Alors que le marché du carbone joue un rôle majeur pour inciter à la réduction des gaz à effet de serre (GES) dans le secteur industriel, la vision ambitieuse dévoilée par Québec, notamment avec l’électrification des transports et des bâtiments, ou des technologies de pointe comme le stockage ou l’hydrogène, pourrait favoriser l’émergence d’entreprises vertes qui auraient alors l’occasion de devenir des leaders climatiques dont la planète a besoin.

PHOTO MARCO CAMPANOZZI, ARCHIVES LA PRESSE

Michel Letellier, président et chef de la direction, Innergex énergie renouvelable

Nous devons encore verdir notre électricité en minimisant la part du pétrole dans les réseaux électriques éloignés et autonomes. Au Nunavik, le projet de centrale hydroélectrique au fil de l’eau Innavik de 7,5 MW, qui a été lancé par la communauté inuit d’Inukjuak et développé par Innergex, est l’initiative la plus importante à l’heure actuelle au Québec pour remplacer l’utilisation du diesel. La centrale, actuellement en construction, verra le jour en 2022. Elle permettra à la communauté de réduire sa consommation d’hydrocarbures de plus de 80 % et de réduire ses émissions de GES de 700 000 tonnes sur un horizon de 40 ans. En plus d’être excellent pour la planète, ce projet favorise le développement de la communauté grâce au partenariat 50-50. Ainsi, de nouvelles sources de revenus de même que des fonds pour les projets communautaires seront créés et les coûts d’approvisionnement en électricité seront réduits.

Fierté

Les Québécois peuvent être très fiers des grands projets hydroélectriques du XXsiècle. En plus d’être propres, ils offrent des capacités de stockage qui ont permis l’intégration de la filière éolienne. Cependant, partout ailleurs dans le monde, la clé d’une énergie 100 % renouvelable se trouve dans le stockage, les batteries et l’hydrogène vert. Voilà des occasions à saisir pour le Québec puisque nous avons non seulement les ressources, mais aussi l’expertise pour devenir un acteur important dans le domaine du stockage par batteries ; il s’agit de l’une de nos meilleures avenues pour créer de la richesse.

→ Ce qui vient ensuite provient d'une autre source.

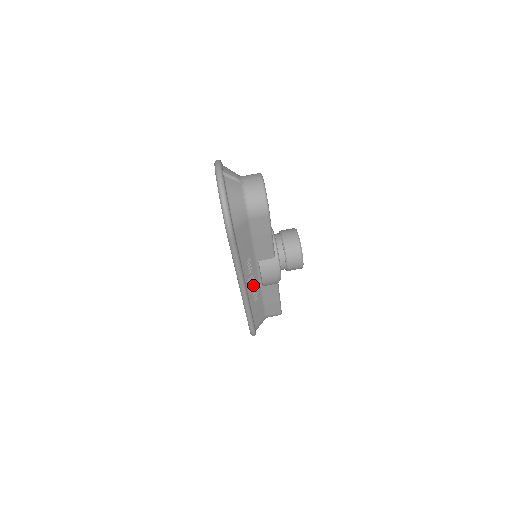
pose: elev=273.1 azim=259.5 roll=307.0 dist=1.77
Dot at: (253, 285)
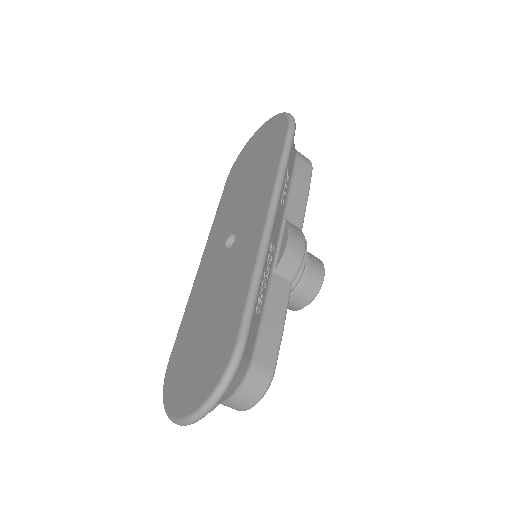
Dot at: occluded
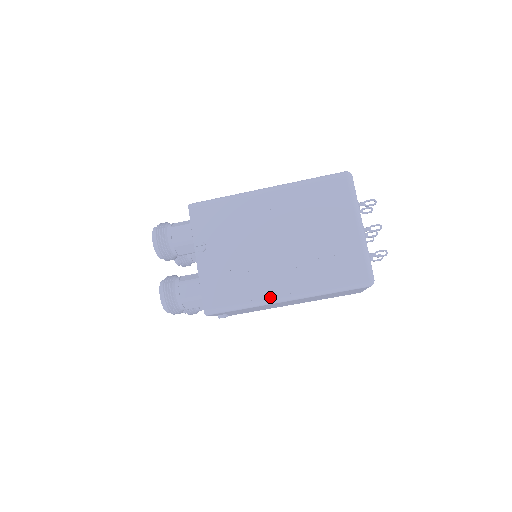
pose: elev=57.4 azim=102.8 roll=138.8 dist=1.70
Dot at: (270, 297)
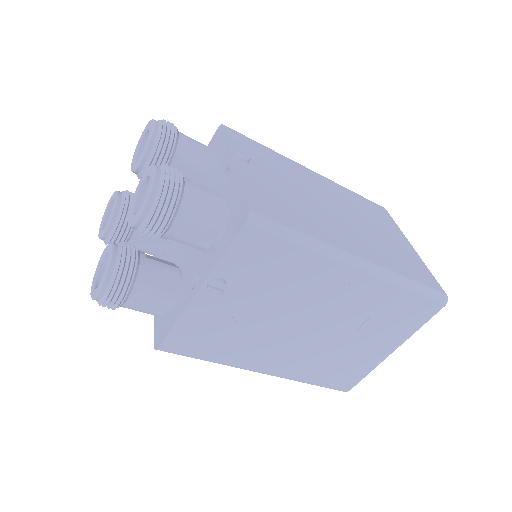
Dot at: (249, 368)
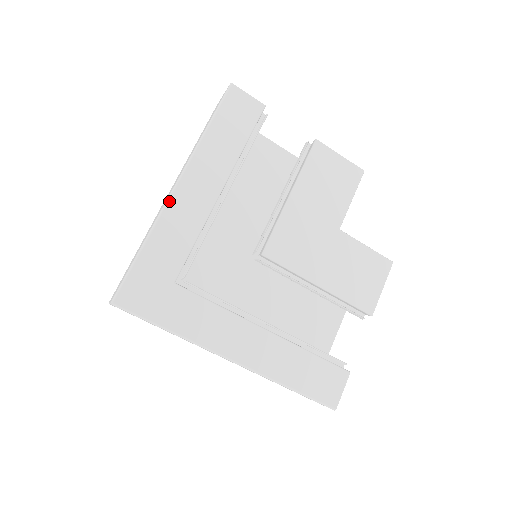
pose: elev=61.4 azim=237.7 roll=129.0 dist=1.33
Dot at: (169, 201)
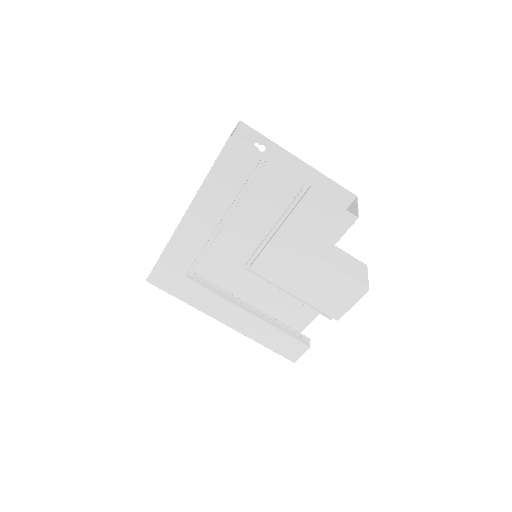
Dot at: (179, 228)
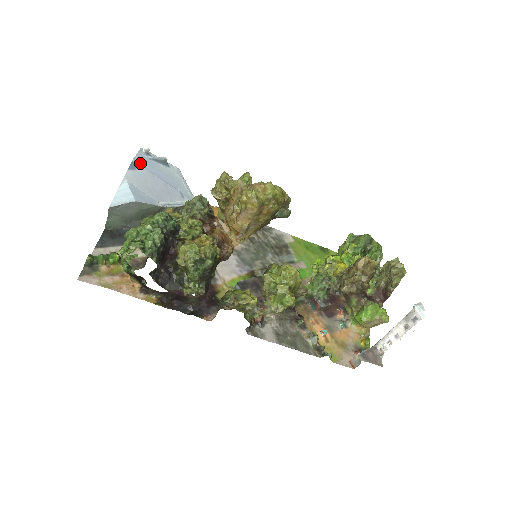
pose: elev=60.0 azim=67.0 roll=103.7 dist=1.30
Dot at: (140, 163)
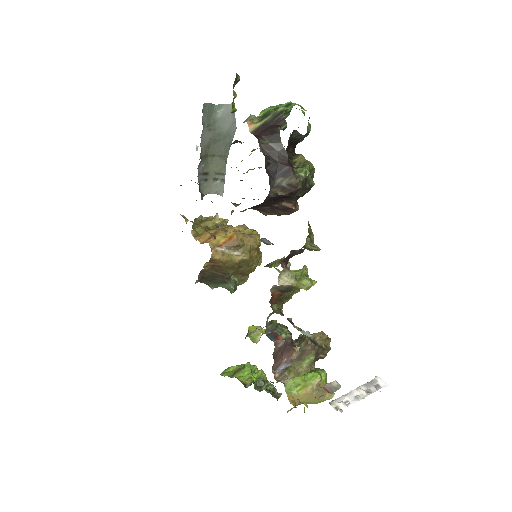
Dot at: occluded
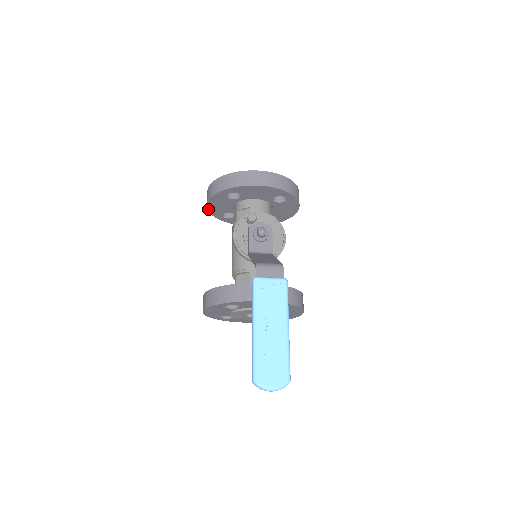
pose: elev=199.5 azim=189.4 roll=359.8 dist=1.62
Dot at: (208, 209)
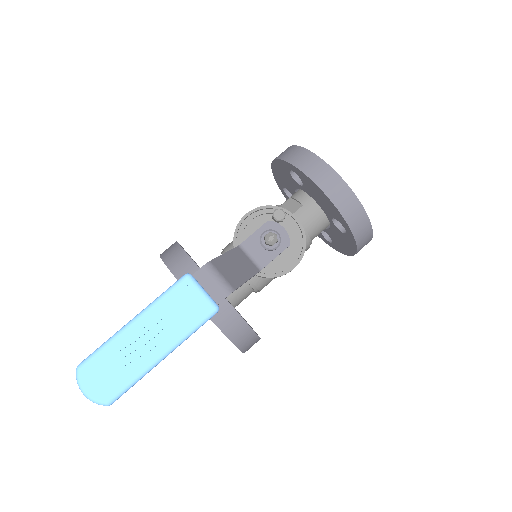
Dot at: (272, 169)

Quant à l’hydrogène vert, le Québec pourrait en être le véritable pionnier. Nous pouvons mettre en service de nouveaux parcs éoliens et solaires voués à la production d’hydrogène issu de procédés québécois novateurs. Nous avons tout ce qu’il faut pour créer le carburant vert utile à nos propres transports et pour exporter cette énergie. Alors que l’électricité peut être exportée sur de courtes ou moyennes distances, l’hydrogène vert est une solution pour distribuer l’énergie à travers le monde.

Le gouvernement doit encourager le développement d’entreprises en mesure de collaborer à l’atteinte et même au dépassement des objectifs fixés. Depuis 30 ans, Innergex contribue à la production d’énergie renouvelable au Québec et exporte son savoir-faire québécois à l’international. Nous souhaitons perpétuer notre soutien envers la province dans sa démarche de réduction des émissions de GES et de création de richesses. Le plan du Québec est visionnaire et il nous appartient de le concrétiser.